Since the dawn of Asset Allocation ETFs early in 2018 (starting with Vanguard, soon matched by iShares, BMO and Horizons), it’s now possible to have an entire portfolio consisting of a single ETF. Those who like the traditional pension fund allocation of 60% stocks to 40% bonds could choose VBAL, XBAL or ZBAL, or Horizon’s slightly more equity intensive, HBAL (with a slightly more aggressive 70/30 stocks/bonds mix).

One-decision funds and automatic rebalancing

Bortolotti is quite enthused with these Asset Allocation ETFs, as are most of the other ETF experts in MoneySense’s ETF All-stars feature. One thing he particularly likes about such funds is the automatic rebalancing between asset classes, or at least between the stocks and bonds that most of them hold in varying proportions. As he says in chapter 8 (Keep it in Balance), “There’s a lot of research suggesting that people do better when the rebalancing decision is taken out of their hands.”

The book takes a holistic approach to financial planning and ETF portfolio creation. In fact, he makes a point of not even addressing ETFs until chapter 5, after first covering the need to cease trying to beat the market, set financial goals, determine the right asset allocation and then fine-tuning.

Like most indexing enthusiasts, Bortolotti takes a dim view of such investing sins as market timing and stock picking.   In his chapters on Asset Allocation, Bortolotti does not restrict his readers to strictly ETFs: there may be a place for GICs and high-interest savings accounts. He says many could put half their fixed-income allocation in GICs and use bond ETFs for the other half.

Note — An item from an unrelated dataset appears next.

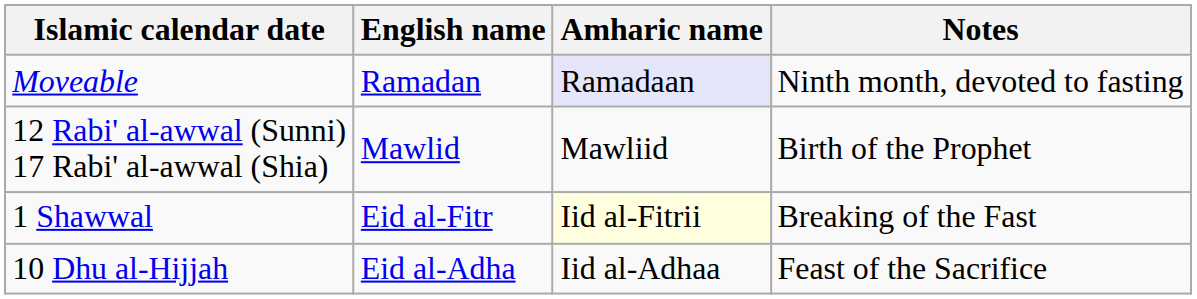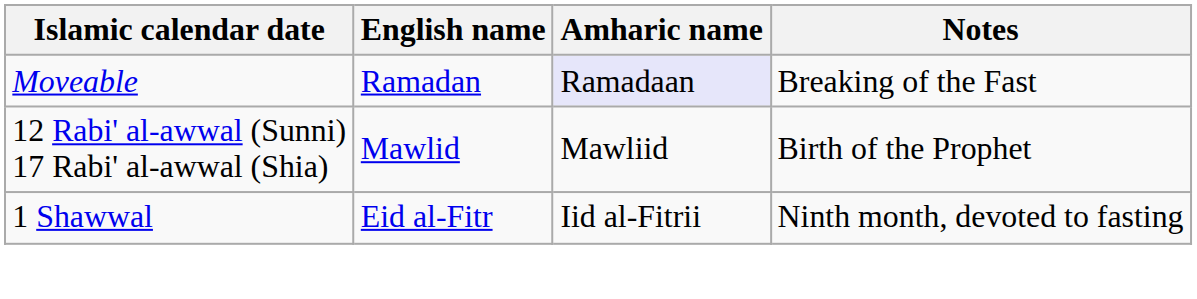Moveable | Notes: Ninth month, devoted to fasting -> Breaking of the Fast
1 Shawwal | Amharic name: lightyellow background -> no background
1 Shawwal | Notes: Breaking of the Fast -> Ninth month, devoted to fasting
- row: 10 Dhu al-Hijjah | Eid al-Adha | Iid al-Adhaa | Feast of the Sacrifice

But he does believe that even very conservative and very aggressive investors should have at least some exposure to stocks and bonds; conservative retirees should still have at least 20% in stocks and aggressive stock investors should have at least 20% in bonds. For those between, he is comfortable with their holding the traditional 60/40 portfolio, which has returned between 6 and 7% a year since 1990.
Beyond stocks and bonds, however, Bortolotti is less enthused. He doesn’t recommend commodities like gold and other precious metals, collectibles like rare coins, fine wine and artwork, or even REITs, preferred shares or Real Return Bonds: whether held directly or via ETFs.

When it comes to ETF portfolios, Bortolotti is primarily focused on broadly diversified low-cost ETFs that use traditional market-cap weighting, although he also sees the case for equal-weighted ETFs. But he does not recommend what he calls “narrowly focused” sector or “theme” ETFs. He covers the pros and cons of “smart beta” ETFs, which usually cost more than plain-vanilla ETFs but will at least be cheaper than actively managed mutual funds.

All in all, any MoneySense reader will probably find the combination of Reboot Your Portfolio and the ETF All-Stars as a nice one-two punch for their portfolio.